Advocacy Update

July 26, 2018: Advocacy spotlight on CMS releases proposed 2019 Medicare payment rule

. 2 MIN READ

On July 12, the Centers for Medicare & Medicaid Services (CMS) released a 1,500-page proposed regulation pertaining to the 2019 Medicare Physician Fee Schedule and Quality Payment Program (PDF). CMS also issued Quality Payment Program (QPP) and Physician Fee Schedule (PFS) fact sheets on the proposed rule. An initial AMA summary of the proposal is available on the AMA website.
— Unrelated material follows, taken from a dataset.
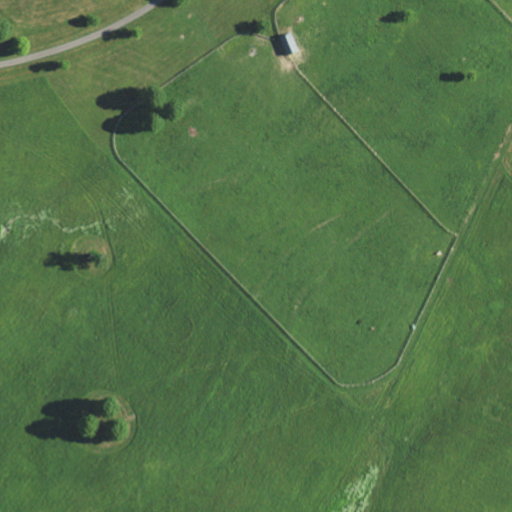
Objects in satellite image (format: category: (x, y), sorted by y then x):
road: (82, 41)
crop: (255, 256)
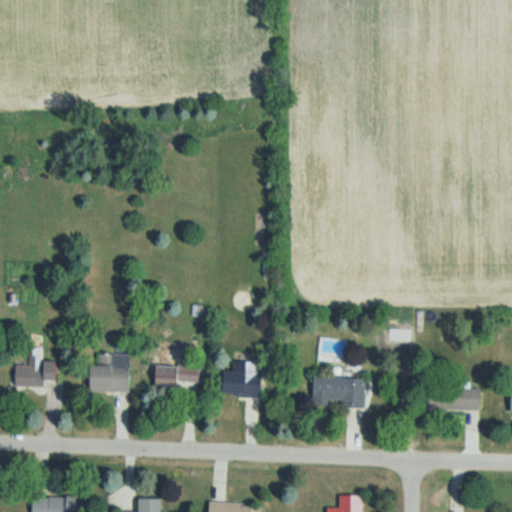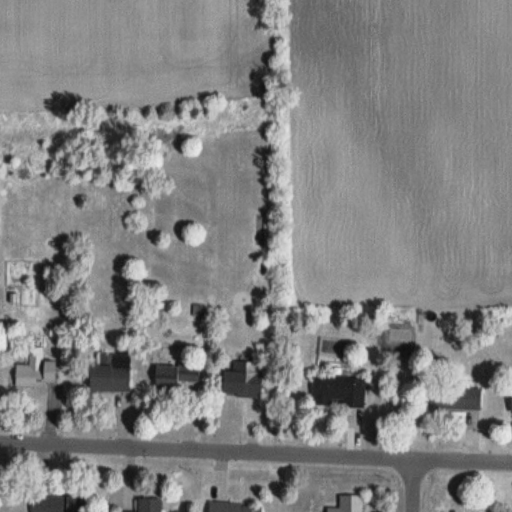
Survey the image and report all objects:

The proposed policies are open for public comment until Sept. 10. Key Medicare Physician Fee Schedule proposals include:

  • A slight increase in the conversion factor from $35.99 to $36.05.
  • Collapsing payment rates for office and outpatient visits, such that new patient office visits (99202–99205) would be blended to a single rate of $135, and established patient office visits (99212–99215) would be blended to a single rate of $93.
  • Add-on payments would be made to office visits for specific specialties ($14) and primary care physicians ($5).
  • Substantial changes to the documentation guidelines for office and outpatient visits intended to reduce administrative burdens and address "note bloat." For example, documentation for history and an exam will focus on interval history since last visit, and physicians will be allowed to review and verify certain information in the medical record entered by ancillary staff or the patient instead of re-entering the information.
  • A new multiple procedure reduction policy for visits and procedures reported on the same date.
  • Coverage and payment for new Current Procedural Terminology (CPT®) codes for remote monitoring and interprofessional consultations.
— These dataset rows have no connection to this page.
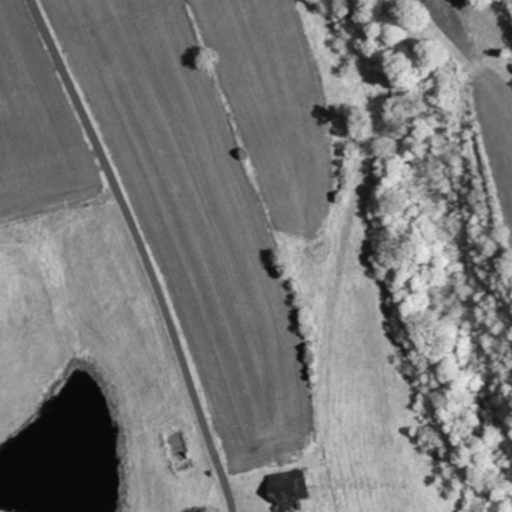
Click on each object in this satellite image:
road: (136, 238)
building: (288, 485)
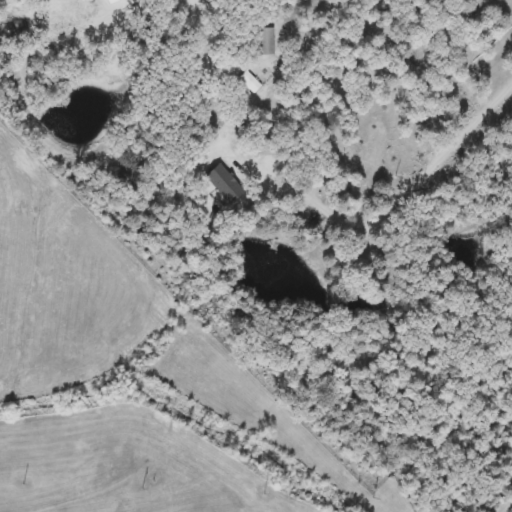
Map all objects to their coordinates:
building: (262, 42)
building: (263, 42)
road: (198, 60)
road: (406, 198)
Highlights of the Merit-based Incentive Payment System (MIPS) proposals include:

  • Retaining the low-volume threshold and adding a third criteria of providing fewer than 200 covered professional services to Part B patients.
  • Retaining bonus points for complex patients, end-to-end reporting and small practices.
  • Allowing eligible clinicians to opt-in if they meet one or two, but not all, of the low-volume threshold criteria.
  • Eliminating the base and performance categories and reducing the number of measures in the Promoting Interoperability (formerly advancing care information) category.
  • Requiring eligible clinicians to move to 2015 Certified Electronic Health Record Technology (CEHRT).
  • Providing the option to use facility-based scoring for facility-based clinicians.
  • For the 2019 QPP performance year, the MIPS category weights are: Quality—45 percent; cost—15 percent; Promoting Interoperability—25 percent; Improvement Activities—15 percent.